Au milieu des années 1960, Shakes, Tommy, John et Mickael sont quatre amis du Hell's Kitchen, un quartier de New York, qu'une mauvaise blague conduit en maison de redressement. Ils y deviennent les victimes de quatre gardiens, dont Sean Nokes, un pédophile sadique. A leur sortie, ils ne sont plus les mêmes et tentent de vivre malgré la hantise du passé. Jusqu'au jour où, des années plus tard, Tommy et John croisent Nokes dans un restaurant.
Sleepers, c'est l'histoire d'une construction impossible et d'une vengeance froidement orchestrée. Les sévices infligés aux héros sont épargnés au spectateur qui n'en voit que les conséquences, physiques pour les coups, psychologiques pour les viols. Barry Levinson délivre une terrible histoire avec pudeur et montre comment les traumatismes de l'enfance influent sur l'âge adulte.

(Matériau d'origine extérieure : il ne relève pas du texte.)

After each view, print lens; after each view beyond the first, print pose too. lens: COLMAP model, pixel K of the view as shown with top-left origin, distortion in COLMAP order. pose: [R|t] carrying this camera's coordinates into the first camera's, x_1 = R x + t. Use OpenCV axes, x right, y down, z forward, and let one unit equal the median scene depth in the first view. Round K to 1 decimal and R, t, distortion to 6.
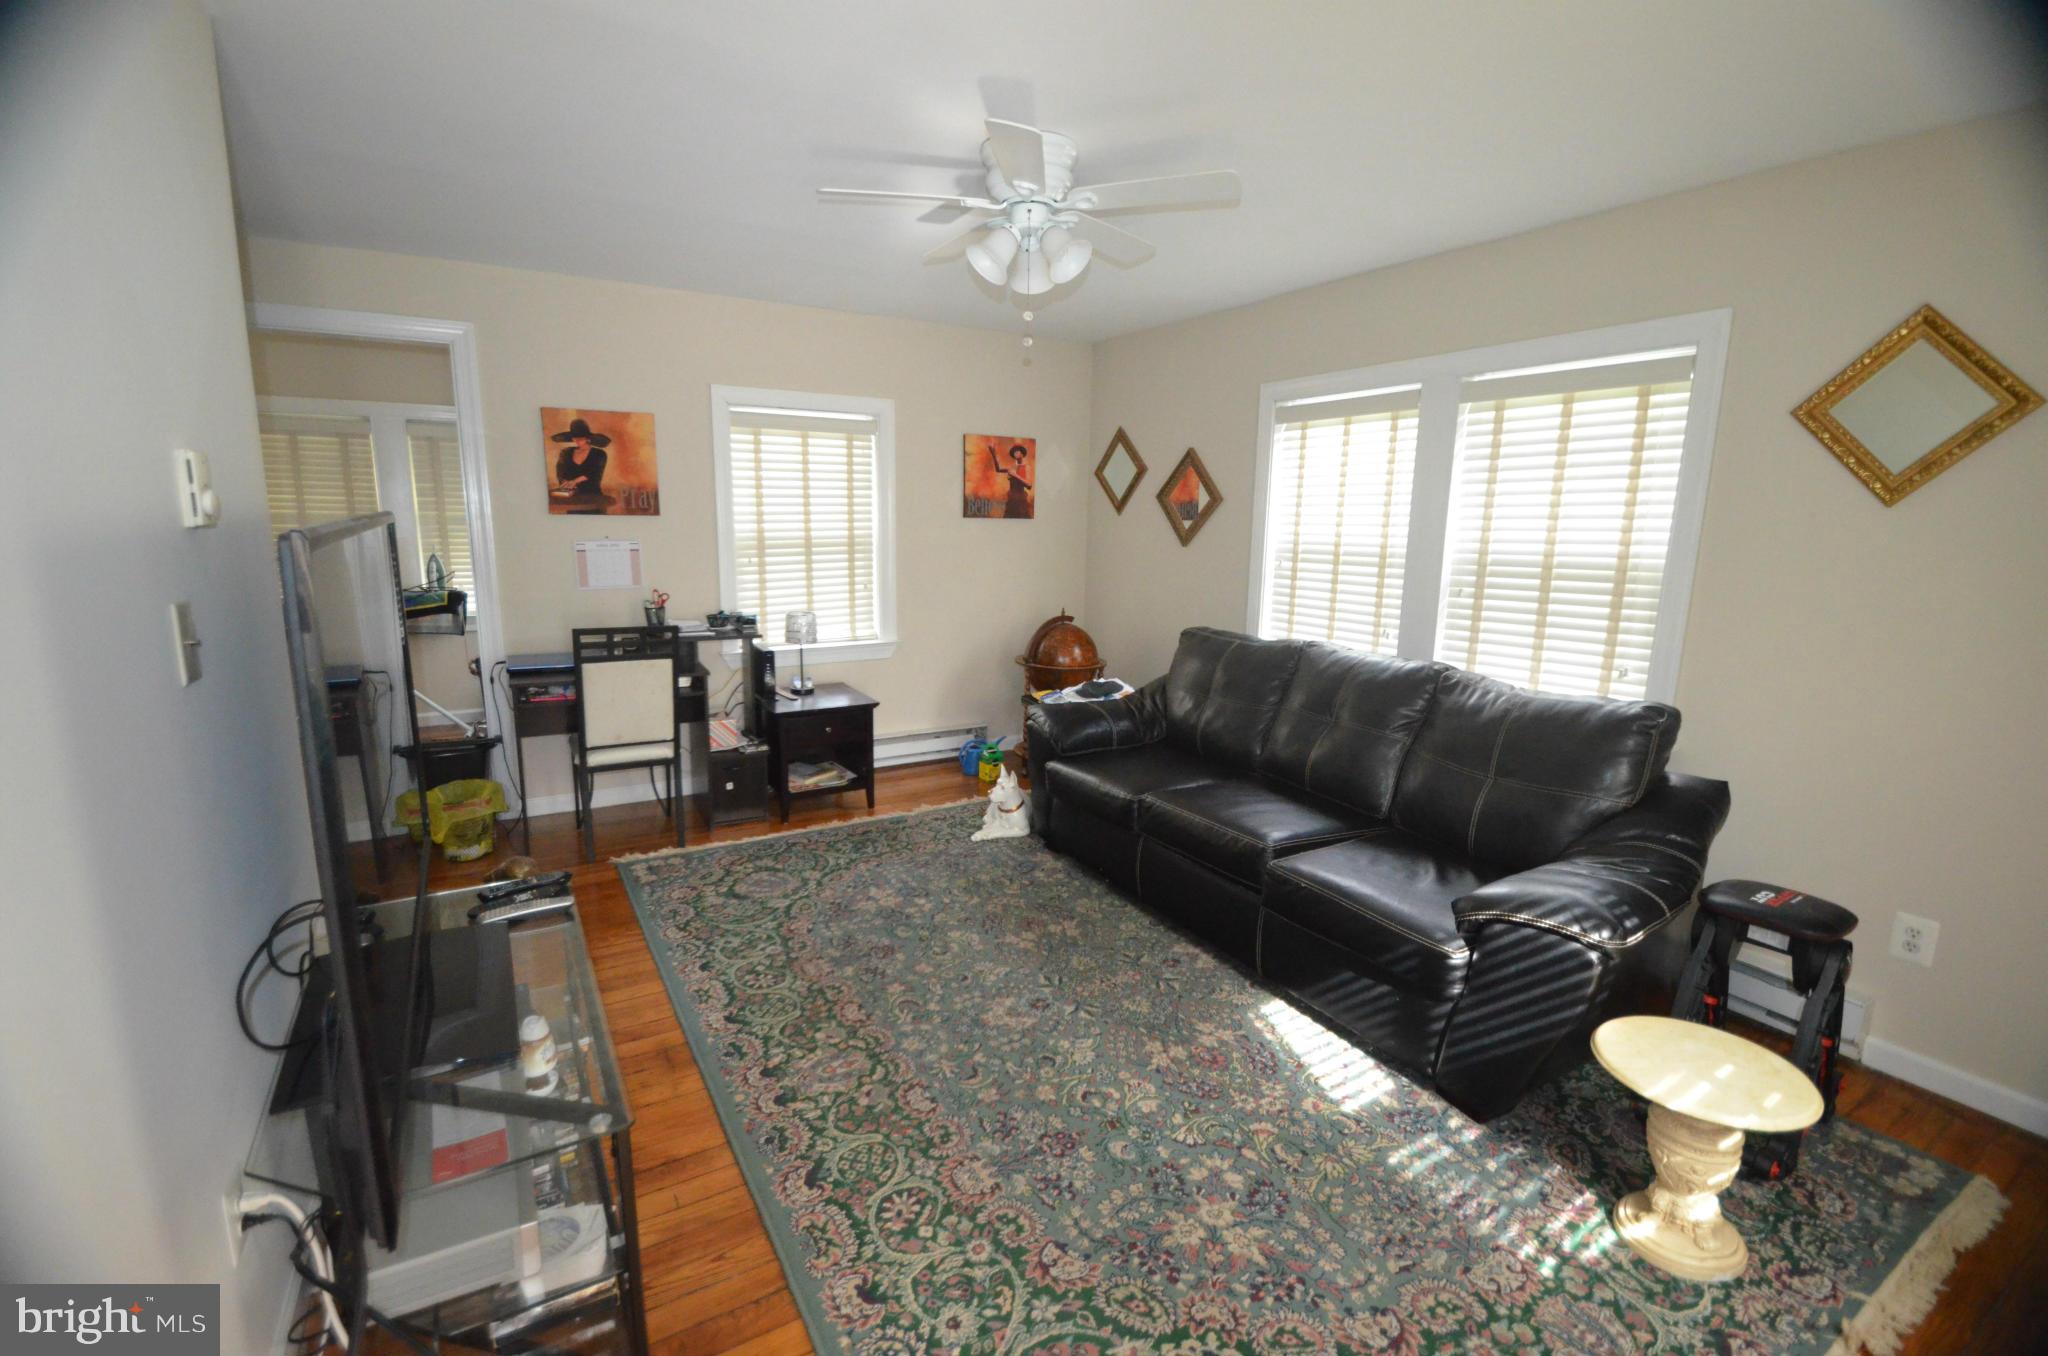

Malgré un environnement difficile et dangereux, ces garçons grandissent dans une sorte d'insouciance, comme si jamais rien ne pourrait leur arriver. Jusqu'au jour malheureux où la plaisanterie tourne au drame. La réalité leur explose au visage. Leur vie avant la maison de correction m'a fait penser à Stand By Me. Les quatre gamins pensent être amis à la vie à la mort et cette amitié va être rudement éprouvée par les événements. Les quatre acteurs ne sont pas exceptionnels mais vraiment très crédibles. Ils donnent beaucoup de dignité à leur personnage. Quant à Kevin Bacon, leur tortionnaire, il est ignoble à souhait! Il incarne la plus infâme des ordures à la perfection! Il est purement exécrable. Cette partie du film est vraiment captivante.
Dans la seconde partie du film, les quatre adolescents sont devenus adultes. Deux d'entre eux sont des criminels impitoyables, le troisième est procureur et le dernier journaliste. Les deux criminels abattent Nokes de sang froid et sont jugés pour meurtre avec préméditation. Mickael voit là l'occasion de ruiner la vie de ses anciens bourreaux, et mobilise les piliers de Hell's Kitchen pour l'aider, s'inspirant de son livre de chevet, Le comte de Monte Cristo. Malgré un casting d'exception, je trouve que la deuxième partie ne vaut pas la première. Elle est trop centrée sur Mickael et Shakes et laisse Tommy et John à l'état de figurants. A part la scène du bar, ils sont là mais ne disent absolument rien! Pourtant, analyser leur descente aux enfers aurait pu être intéressant. Cette deuxième partie montre un admirable coup monté mais manque de finesse et de psychologie.
Malgré tout, c'est un très beau sujet sur la vengeance; une vengeance réfléchie et sans effusions de sang (enfin presque).
N.B L'affiche est trompeuse et ne met pas en lumière les véritables héros de ce film. A part Robert De Niro qui joue un prêtre compréhensif, les autres poids lourds hollywoodiens comme Dustin Hoffman ne font que des apparitions, excellentes certes mais brèves, et les acteurs qui portent vraiment le film ne sont pas du tout mis en avant, c'est regrettable.